A private-equity firm could also snap up Potbelly, just as Panera was earlier this year when JAB Holdings took the company private in a blockbuster deal worth $7.5 billion.

Potbelly has already attempted to change the economics of high real-estate costs, testing out “dark kitchens” with much success. The term refers to storefronts without seats that serve only take-out, delivery and catering options for their customers. This test has been taking place under a project called “Shop 2020”, a 600-square-foot location inside Lurie Children’s Hospital in Streeterville, Chicago.

According to Michael Coyne, who took over as interim-CEO, the store is “doing phenomenally well, better than even our average revenue at 2,000-square-foot stores,” Coyne said earlier this summer. “We actually have the ability, we think, to go even smaller as long as we have some nearby space for commissary to store some things.” Potbelly executives think the model could work in high-traffic areas including hospitals, office tower lobbies, airports and universities.
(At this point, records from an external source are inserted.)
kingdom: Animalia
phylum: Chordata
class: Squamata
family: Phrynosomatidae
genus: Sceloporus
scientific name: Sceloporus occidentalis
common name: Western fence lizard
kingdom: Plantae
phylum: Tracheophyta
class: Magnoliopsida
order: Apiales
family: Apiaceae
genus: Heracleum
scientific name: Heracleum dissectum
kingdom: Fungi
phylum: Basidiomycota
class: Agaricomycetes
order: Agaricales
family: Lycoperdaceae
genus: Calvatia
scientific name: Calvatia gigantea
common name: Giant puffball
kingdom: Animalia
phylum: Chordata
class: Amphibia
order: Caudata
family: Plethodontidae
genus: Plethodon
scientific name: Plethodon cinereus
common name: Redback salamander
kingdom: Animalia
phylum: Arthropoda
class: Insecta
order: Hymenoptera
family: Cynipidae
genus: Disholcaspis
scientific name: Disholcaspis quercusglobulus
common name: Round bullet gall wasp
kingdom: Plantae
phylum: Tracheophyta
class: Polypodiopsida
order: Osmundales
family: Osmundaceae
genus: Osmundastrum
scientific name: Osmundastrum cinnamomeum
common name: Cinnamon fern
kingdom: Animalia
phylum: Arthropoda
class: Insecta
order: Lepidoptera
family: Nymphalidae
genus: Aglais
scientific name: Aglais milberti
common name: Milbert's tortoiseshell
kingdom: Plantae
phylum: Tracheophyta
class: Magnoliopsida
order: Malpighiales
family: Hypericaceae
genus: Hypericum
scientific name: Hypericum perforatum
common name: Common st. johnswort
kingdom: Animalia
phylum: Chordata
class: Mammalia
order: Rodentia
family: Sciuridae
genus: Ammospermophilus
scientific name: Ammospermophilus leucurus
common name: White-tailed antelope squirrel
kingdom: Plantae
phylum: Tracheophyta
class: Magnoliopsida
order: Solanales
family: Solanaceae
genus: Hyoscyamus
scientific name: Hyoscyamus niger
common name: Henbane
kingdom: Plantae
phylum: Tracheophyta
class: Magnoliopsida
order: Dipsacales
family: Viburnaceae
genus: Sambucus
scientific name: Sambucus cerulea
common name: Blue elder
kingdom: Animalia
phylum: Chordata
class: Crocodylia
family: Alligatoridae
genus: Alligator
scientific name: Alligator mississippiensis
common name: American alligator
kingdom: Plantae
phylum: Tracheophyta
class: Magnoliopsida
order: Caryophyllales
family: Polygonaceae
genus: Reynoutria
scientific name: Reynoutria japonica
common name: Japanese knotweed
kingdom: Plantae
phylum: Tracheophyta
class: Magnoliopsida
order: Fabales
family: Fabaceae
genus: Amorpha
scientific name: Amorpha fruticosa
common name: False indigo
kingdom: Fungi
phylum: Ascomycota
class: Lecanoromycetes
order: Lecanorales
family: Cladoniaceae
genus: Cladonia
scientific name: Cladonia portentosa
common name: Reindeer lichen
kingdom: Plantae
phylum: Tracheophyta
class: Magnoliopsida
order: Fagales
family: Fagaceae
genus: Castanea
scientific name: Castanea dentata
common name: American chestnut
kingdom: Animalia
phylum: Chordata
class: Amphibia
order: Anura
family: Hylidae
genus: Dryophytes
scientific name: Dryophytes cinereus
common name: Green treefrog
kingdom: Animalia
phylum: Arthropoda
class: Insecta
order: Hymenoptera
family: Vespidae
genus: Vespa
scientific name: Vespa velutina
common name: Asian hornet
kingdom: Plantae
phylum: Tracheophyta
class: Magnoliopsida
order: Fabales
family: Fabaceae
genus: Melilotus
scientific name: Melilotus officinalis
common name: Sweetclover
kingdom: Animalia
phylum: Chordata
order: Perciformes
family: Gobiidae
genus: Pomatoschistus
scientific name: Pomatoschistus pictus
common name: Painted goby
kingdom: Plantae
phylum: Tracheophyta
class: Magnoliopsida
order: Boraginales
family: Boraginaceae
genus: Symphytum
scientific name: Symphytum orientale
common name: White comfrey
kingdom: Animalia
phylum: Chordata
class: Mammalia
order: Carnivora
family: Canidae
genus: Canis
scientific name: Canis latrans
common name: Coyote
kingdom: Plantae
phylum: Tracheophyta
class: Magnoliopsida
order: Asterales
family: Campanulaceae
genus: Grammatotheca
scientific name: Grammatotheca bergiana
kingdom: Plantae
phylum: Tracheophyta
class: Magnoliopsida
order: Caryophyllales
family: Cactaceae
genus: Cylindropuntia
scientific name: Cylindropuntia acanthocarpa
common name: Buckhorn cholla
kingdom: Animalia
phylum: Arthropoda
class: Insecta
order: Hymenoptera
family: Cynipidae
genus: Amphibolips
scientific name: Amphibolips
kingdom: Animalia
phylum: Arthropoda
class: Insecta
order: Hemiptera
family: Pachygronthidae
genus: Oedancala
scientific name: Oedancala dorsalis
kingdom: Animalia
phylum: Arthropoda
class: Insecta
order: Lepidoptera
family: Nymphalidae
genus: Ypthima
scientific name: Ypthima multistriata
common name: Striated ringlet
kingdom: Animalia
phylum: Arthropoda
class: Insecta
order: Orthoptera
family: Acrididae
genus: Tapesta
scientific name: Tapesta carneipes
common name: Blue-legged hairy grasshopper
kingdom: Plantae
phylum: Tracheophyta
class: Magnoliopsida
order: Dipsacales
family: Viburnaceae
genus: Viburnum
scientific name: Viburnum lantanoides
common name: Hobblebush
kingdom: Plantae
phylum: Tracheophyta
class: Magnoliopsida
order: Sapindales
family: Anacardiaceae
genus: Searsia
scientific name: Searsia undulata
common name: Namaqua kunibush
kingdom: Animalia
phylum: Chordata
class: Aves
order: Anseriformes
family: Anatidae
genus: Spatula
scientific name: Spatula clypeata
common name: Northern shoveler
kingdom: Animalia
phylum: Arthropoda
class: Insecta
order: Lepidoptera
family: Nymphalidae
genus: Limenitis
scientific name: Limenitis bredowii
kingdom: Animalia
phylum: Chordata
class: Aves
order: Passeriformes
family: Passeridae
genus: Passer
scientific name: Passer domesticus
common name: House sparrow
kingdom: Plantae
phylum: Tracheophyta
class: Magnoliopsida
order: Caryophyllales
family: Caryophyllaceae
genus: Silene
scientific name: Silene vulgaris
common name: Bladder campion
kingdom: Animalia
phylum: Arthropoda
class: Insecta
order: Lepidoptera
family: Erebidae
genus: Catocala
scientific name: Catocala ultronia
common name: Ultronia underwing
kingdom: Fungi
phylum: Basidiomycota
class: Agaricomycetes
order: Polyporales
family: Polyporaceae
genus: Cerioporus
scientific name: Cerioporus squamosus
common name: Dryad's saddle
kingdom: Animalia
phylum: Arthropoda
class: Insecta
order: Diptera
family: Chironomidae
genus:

Mobile ordering trends continue to rise and are set to eclipse 38 billion dollars of revenue by 2020. More recently, Yum! Brands, the parent company of Taco Bell, KFC, and Pizza Hut, announced that digital ordering now makes up almost 50% of their total delivery and carryout sales in the U.S. With this in mind there are a number of master franchisees that would be interested in taking over a cluster of stores in a given territory. Potbelly is a strong brand, with not too many units. And the food travels well, which is something very important to the success of these dark kitchens that would cater toward take-out. With all options on the table, Potbelly is weighing its options as they move into Q4 of 2017.